After Pompeo’s arrival, Germany Defense Minister Annegret Kramp-Karrenbauer pledged that Germany’s military would play a more active international role and pledged to reach its 2% defense target by 2031.

Merkel met with Pompeo on Friday for a discussion she said would cover Afghanistan, Ukraine, Syria and Libya.

Pushing Europe to do more was long overdue, said James Bindenagel, who served as a U.S. ambassador to Berlin in the 1990s and was deputy when the wall fell.

“Germany has to take leadership, and they are not prepared to do that, but they have no choice,” Bindenagel said. “If we want to have a stronger pillar of the European relationship, they have to do that.”

“We’ve decided, or the president has decided, that we’ll withdraw,” he said, referring to U.S. stewardship in Europe. “There is a leadership vacuum, and the vacuum will be filled - I would prefer that wasn’t by the Chinese or the Russians.”

But there is now a serious “trust problem” with NATO’s security pact, he said: “I believe the Americans will fulfill their commitment, but there’s growing uncertainty and mistrust. I hope that it isn’t tested.”

In an op-ed this week, German Foreign Minister Heiko Maas stirred controversy by making no mention of the United States in a list of those he thanked for reunification. “Germany unity was a gift from Europe to Germany,” he wrote, also thanking peaceful protesters, Soviet leader Mikhail Gorbachev and Hungarian protesters.

After critics including Kornblum said it showed that Maas was unable to say anything positive about the United States, Maas used a joint news conference in Leipzig on Thursday to stress the importance of the alliance - both now and 30 years ago.
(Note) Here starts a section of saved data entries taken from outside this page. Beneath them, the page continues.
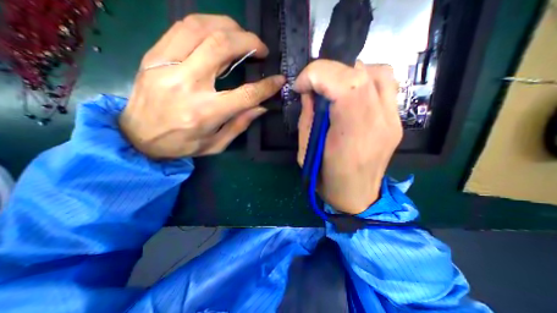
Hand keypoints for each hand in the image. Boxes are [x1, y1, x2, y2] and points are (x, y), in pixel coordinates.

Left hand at [120, 15, 283, 158]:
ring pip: (201, 28)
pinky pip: (182, 27)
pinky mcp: (154, 55)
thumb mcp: (216, 144)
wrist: (136, 137)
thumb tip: (261, 107)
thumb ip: (240, 124)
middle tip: (262, 48)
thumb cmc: (182, 144)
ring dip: (229, 26)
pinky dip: (206, 24)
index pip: (245, 94)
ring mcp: (167, 65)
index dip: (267, 86)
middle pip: (222, 47)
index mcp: (206, 112)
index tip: (279, 79)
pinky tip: (219, 32)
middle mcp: (187, 85)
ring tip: (243, 36)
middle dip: (249, 42)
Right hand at [293, 60, 403, 214]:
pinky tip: (352, 94)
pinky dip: (365, 79)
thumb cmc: (326, 179)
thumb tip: (310, 93)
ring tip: (333, 90)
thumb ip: (307, 118)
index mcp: (351, 134)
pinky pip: (386, 84)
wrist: (357, 197)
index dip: (317, 75)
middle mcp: (378, 122)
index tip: (300, 87)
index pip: (345, 83)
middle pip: (360, 73)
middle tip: (313, 87)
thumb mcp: (305, 153)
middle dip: (328, 72)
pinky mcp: (397, 120)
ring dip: (348, 73)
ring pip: (377, 72)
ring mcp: (393, 119)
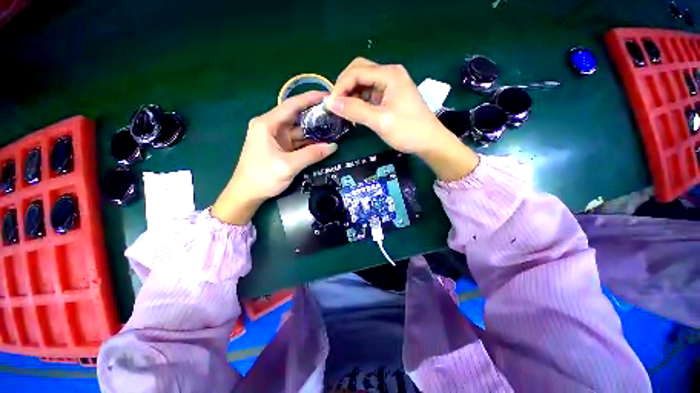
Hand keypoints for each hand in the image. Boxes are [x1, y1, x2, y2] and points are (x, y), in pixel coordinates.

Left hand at [212, 91, 337, 224]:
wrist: (247, 194)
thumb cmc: (263, 177)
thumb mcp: (288, 166)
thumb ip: (311, 154)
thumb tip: (333, 146)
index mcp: (267, 124)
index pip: (291, 105)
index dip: (310, 98)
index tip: (328, 95)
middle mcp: (271, 126)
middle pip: (296, 116)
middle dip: (315, 114)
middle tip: (335, 112)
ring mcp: (276, 137)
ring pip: (298, 129)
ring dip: (314, 129)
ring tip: (333, 126)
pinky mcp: (280, 148)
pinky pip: (298, 141)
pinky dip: (310, 141)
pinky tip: (323, 140)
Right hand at [327, 57, 478, 180]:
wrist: (430, 142)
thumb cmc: (408, 131)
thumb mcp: (380, 121)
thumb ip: (355, 110)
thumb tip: (329, 102)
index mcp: (389, 74)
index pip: (356, 72)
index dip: (340, 86)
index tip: (330, 105)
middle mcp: (389, 74)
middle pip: (359, 72)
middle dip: (345, 87)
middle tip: (336, 106)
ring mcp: (390, 85)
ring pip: (363, 84)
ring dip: (351, 95)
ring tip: (344, 112)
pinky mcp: (390, 97)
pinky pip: (370, 94)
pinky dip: (360, 102)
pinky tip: (355, 114)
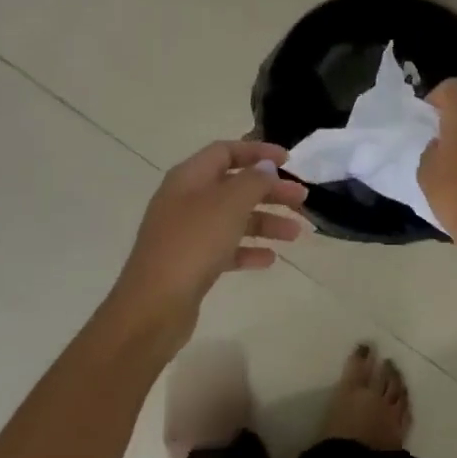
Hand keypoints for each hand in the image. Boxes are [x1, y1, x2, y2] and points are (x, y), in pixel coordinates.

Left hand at [110, 139, 308, 344]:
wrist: (154, 305)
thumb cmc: (193, 243)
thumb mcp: (229, 204)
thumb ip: (253, 181)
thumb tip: (265, 167)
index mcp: (189, 177)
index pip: (225, 151)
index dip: (257, 152)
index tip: (288, 161)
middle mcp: (186, 200)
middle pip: (233, 186)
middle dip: (269, 190)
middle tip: (302, 199)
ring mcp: (186, 233)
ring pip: (233, 218)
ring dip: (265, 221)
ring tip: (296, 233)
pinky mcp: (190, 263)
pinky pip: (225, 249)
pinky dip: (248, 250)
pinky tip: (270, 259)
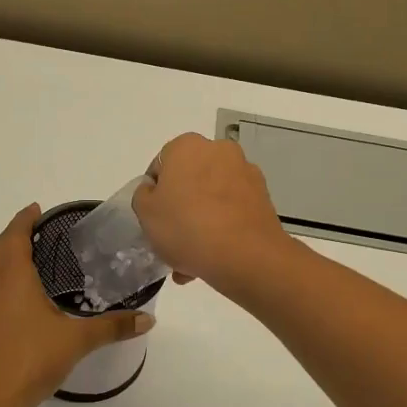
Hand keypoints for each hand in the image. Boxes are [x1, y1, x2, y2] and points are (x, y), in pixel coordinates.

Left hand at [0, 204, 153, 406]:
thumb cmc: (30, 359)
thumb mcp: (77, 341)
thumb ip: (112, 327)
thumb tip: (148, 320)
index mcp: (11, 276)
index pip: (15, 234)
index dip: (25, 219)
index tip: (37, 210)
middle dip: (13, 235)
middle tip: (36, 233)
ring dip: (2, 258)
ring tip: (26, 262)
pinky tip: (14, 301)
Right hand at [132, 135, 293, 294]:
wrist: (246, 255)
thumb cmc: (187, 227)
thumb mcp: (145, 212)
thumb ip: (143, 195)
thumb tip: (156, 191)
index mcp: (187, 146)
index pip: (161, 166)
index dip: (154, 194)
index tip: (155, 218)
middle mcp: (219, 150)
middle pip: (190, 181)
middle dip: (180, 209)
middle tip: (171, 240)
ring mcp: (245, 173)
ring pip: (212, 199)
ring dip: (201, 222)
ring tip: (191, 260)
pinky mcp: (263, 198)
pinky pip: (232, 211)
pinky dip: (222, 228)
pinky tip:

“Without the leadership of the U.S., there wouldn’t have been reunification,” said Maas. “This friendship is the foundation for all the things we intend to set in motion in the future in the field of international politics, wherever we stand up to defend our interest in the world.”

But it is a different world today, said Mary Sarotte, a historian of international relations at Johns Hopkins University.

The “outbreak of optimism” that accompanied the fall of the Berlin Wall 30 years ago appears to have evaporated, she said. “Which is truly heartbreaking for those of us who were in Europe in 1989.”

“Now, 30 years down the road, you have [Russian President Vladimir] Putin hacking the U.S. elections, Trump talking about withdrawing from NATO and a real decline in transatlantic and U.S.-Russia relations,” Sarotte said. The fact that is happening after the United States has withdrawn from post-Cold War arms control agreements is particularly worrisome, she added.

The starkest difference, though, is that the current administration is more interested in putting up walls than taking them down, she said. She described Pompeo’s attendance at the unveiling of a statue to President Ronald Reagan on Friday as “deeply ironic.”

The statue commemorates Reagan’s famous 1987 speech, in which he implored Gorbachev to “tear down this wall.”

Berlin has long rejected U.S. requests for a Reagan statue, deeming his status as an honorary citizen enough. The U.S. Embassy found a workaround by installing it on a balcony overlooking the location where he spoke - but technically on U.S. soil.